Supplied passage:
= Beginning of Section =

ISP Name Allowed IRC? Allowed Proxies? Allowed Tor?
 CI Host N Y Y
 Iweb.ca N Y Y
 Host Voice N N N
 Super Servers N N N
 Vericenter N Y Y
 Dedicated Now] N Y Y
 Soft Layer Y Y Y
 Tek Tonic N N N
 Unixshell N N N
 Verizon FiOS N N N

Notes:

  • Unixshell/Tektonic are the same company. They nullroute you on the first abuse complaint. Middleman nodes are ok, but the abuse dept requests “SafeLogging 0″ set in your torrc and wants full access to your logs on demand.
  • Verizon FiOS officially does not allow any incoming traffic, they reserve the right to disconnect you at any time for violation of this policy. Users have run middleman nodes without any incidents from VZ. Exit nodes with abuse problems have resulted in legal threats and disconnection threats, but no disconnection as of yet.

Germany

  • The german ISP dogado ended up killing the Tor server process and blocking the OR-port on my vServer. — d00b
  • The german ISP EuServ / ISPro — they just broke the contract, switching our Server off. — padeluun
  •  Manitu forbids any anonymisation techniques in their AGBs –qbi (gamambel: I have asked and they made me an offer for 100mbit dedi at 1500 euro)
  •  OVH (German ISP) offers root server with a high bandwidth (up to 5.000 kB/s). They changed their AGB and cancel “problematic” contracts very fast. — qbi
  • The german ISP Plusserver.de shut down h07onion due to gross incompetence. Look at  http://archives.seul.org/or/talk/Mar-2005/msg00120.html for more details.

= End of Section =

Extracted material:

= Beginning of Section =

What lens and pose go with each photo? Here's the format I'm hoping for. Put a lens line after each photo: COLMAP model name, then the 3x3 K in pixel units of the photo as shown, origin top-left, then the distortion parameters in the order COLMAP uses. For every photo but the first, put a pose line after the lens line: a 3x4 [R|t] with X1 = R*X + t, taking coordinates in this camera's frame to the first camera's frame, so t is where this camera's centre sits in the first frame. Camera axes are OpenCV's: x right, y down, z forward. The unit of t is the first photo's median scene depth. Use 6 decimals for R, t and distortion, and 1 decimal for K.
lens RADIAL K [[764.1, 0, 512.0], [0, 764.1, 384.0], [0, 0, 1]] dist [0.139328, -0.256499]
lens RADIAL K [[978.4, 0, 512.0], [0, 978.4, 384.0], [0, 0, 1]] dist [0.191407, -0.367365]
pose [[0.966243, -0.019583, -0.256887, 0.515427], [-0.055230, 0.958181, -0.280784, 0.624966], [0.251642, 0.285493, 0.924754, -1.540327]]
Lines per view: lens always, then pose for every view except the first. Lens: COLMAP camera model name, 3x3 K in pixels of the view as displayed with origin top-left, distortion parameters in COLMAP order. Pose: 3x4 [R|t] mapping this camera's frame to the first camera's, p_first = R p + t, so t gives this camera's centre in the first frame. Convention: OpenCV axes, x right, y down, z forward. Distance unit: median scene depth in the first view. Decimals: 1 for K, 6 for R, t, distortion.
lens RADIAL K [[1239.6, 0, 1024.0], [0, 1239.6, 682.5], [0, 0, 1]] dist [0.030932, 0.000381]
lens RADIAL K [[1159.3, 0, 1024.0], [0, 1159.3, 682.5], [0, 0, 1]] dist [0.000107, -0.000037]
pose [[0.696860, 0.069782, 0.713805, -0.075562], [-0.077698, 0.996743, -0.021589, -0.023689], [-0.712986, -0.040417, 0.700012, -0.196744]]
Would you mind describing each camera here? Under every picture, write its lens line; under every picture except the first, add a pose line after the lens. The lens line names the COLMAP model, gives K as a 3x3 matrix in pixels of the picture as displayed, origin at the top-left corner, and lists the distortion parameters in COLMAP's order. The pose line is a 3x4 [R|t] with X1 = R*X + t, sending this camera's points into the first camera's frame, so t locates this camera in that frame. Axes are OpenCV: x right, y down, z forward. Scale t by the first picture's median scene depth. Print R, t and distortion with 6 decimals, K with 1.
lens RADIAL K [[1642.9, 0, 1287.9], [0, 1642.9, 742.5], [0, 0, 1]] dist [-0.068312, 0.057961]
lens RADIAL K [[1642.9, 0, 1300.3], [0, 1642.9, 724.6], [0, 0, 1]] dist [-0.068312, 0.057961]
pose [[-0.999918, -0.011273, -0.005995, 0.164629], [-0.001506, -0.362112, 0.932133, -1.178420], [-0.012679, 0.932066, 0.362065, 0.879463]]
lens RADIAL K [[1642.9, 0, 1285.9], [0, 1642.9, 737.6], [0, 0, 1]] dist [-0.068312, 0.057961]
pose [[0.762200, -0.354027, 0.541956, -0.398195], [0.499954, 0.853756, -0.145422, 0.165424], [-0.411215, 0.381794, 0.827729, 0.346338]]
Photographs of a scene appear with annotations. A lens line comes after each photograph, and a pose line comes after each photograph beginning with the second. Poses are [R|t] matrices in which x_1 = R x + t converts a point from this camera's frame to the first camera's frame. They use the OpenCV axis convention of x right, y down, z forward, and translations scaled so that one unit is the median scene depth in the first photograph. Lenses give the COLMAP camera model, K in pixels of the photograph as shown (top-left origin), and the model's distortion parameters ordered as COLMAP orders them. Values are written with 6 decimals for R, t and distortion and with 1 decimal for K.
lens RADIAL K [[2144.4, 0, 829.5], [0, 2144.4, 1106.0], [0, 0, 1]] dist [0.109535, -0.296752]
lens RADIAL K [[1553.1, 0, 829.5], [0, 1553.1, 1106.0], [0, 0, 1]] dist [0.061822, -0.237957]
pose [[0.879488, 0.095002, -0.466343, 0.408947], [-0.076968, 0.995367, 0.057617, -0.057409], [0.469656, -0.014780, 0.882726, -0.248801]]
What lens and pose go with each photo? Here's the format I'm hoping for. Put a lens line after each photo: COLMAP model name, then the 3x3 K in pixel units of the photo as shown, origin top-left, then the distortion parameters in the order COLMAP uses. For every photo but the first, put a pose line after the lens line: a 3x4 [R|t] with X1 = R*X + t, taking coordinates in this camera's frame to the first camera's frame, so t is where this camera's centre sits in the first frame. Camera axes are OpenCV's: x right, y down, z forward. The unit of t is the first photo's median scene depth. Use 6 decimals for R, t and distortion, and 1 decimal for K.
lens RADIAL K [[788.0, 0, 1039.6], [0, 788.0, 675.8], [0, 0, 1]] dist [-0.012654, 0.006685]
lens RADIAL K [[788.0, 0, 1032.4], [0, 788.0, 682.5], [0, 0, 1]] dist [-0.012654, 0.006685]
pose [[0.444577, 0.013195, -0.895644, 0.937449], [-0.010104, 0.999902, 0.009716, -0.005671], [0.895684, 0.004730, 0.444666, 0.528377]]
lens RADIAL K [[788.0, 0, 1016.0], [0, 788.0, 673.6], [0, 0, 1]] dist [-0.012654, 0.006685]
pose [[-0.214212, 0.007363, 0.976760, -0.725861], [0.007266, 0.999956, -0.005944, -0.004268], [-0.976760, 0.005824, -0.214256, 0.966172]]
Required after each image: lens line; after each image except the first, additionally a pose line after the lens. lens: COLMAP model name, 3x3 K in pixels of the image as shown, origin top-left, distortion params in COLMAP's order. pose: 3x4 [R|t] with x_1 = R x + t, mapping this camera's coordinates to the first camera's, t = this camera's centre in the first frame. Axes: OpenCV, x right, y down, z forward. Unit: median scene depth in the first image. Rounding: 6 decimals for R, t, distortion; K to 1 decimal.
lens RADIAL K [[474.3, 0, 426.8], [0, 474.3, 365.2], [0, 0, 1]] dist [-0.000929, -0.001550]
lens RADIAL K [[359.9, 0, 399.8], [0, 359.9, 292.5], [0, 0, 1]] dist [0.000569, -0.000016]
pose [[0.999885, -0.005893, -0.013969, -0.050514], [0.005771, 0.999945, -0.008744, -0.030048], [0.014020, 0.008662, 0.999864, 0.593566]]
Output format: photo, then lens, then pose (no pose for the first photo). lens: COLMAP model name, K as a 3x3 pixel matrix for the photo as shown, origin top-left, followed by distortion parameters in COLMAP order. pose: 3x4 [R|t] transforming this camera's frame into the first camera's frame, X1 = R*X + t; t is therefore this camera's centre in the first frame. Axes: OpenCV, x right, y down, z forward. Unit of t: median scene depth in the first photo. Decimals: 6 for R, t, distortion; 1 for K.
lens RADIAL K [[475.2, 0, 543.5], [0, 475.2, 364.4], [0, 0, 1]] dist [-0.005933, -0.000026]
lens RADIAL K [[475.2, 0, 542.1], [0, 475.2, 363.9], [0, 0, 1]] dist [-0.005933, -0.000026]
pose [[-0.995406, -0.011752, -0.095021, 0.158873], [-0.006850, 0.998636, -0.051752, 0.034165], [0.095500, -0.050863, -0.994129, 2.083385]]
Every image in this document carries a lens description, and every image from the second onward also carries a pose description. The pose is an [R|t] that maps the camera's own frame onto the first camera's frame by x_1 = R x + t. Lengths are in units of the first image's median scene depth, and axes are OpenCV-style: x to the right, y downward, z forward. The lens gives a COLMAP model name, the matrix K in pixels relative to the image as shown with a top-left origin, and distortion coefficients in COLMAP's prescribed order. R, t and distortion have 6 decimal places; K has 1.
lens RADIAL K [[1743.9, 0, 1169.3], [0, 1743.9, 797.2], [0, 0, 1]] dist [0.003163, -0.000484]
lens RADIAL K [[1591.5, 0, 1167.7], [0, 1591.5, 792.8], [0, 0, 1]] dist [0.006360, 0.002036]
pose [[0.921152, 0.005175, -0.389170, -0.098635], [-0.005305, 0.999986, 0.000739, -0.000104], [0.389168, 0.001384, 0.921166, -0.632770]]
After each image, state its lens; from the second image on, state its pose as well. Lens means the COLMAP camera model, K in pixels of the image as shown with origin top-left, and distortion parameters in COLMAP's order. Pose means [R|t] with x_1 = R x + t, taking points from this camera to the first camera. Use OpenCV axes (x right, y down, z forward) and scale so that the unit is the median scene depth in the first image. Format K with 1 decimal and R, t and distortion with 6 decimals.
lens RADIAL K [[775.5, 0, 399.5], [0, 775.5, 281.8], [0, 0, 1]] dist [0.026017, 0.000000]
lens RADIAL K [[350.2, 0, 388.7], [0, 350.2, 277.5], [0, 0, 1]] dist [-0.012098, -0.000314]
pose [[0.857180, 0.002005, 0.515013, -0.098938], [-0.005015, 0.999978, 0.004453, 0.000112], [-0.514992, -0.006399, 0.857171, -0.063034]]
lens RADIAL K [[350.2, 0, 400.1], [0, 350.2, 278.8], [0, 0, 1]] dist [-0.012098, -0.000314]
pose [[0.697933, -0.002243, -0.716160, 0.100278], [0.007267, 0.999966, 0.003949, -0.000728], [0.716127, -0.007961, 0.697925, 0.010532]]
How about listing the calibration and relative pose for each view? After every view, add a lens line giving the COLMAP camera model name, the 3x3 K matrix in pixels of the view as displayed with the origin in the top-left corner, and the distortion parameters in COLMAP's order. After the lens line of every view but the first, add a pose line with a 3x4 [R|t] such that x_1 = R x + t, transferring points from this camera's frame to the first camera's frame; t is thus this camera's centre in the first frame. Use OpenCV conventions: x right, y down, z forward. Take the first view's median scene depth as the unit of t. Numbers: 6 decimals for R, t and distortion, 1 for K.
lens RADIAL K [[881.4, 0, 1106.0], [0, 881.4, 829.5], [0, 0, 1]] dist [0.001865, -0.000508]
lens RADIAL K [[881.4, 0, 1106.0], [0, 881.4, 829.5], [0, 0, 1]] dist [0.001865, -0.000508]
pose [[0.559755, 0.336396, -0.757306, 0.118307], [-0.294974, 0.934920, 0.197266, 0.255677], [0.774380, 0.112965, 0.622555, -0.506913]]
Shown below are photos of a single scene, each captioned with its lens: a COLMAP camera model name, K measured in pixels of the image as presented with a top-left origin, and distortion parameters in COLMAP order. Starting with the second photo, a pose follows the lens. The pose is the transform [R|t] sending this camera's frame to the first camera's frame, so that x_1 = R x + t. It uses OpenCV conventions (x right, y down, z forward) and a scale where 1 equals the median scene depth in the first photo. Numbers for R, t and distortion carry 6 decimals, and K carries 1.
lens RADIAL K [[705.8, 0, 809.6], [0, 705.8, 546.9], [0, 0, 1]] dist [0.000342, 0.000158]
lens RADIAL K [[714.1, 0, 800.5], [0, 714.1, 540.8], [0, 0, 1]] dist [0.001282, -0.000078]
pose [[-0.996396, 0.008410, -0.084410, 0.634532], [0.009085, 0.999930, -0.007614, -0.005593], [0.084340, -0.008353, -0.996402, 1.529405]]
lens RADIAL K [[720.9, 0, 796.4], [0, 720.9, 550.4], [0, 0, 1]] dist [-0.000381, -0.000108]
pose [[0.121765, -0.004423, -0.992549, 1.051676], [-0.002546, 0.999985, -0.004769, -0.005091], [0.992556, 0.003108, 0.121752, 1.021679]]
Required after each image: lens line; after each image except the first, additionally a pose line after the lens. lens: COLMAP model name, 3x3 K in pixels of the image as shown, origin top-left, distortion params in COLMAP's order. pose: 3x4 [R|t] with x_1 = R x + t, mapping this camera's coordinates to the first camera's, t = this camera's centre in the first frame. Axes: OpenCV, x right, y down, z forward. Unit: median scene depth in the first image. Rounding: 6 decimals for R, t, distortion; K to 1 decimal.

= End of Section =

Your objective: In the ISP policy listing, change "Unixshell" to "Unix Shell" and give the passage again, starting at "CI Host N Y" and ending at "logs on demand.".

Result for this task:
CI Host N Y Y
 Iweb.ca N Y Y
 Host Voice N N N
 Super Servers N N N
 Vericenter N Y Y
 Dedicated Now] N Y Y
 Soft Layer Y Y Y
 Tek Tonic N N N
 Unix Shell N N N
 Verizon FiOS N N N

Notes:

  • Unix Shell/Tektonic are the same company. They nullroute you on the first abuse complaint. Middleman nodes are ok, but the abuse dept requests “SafeLogging 0″ set in your torrc and wants full access to your logs on demand.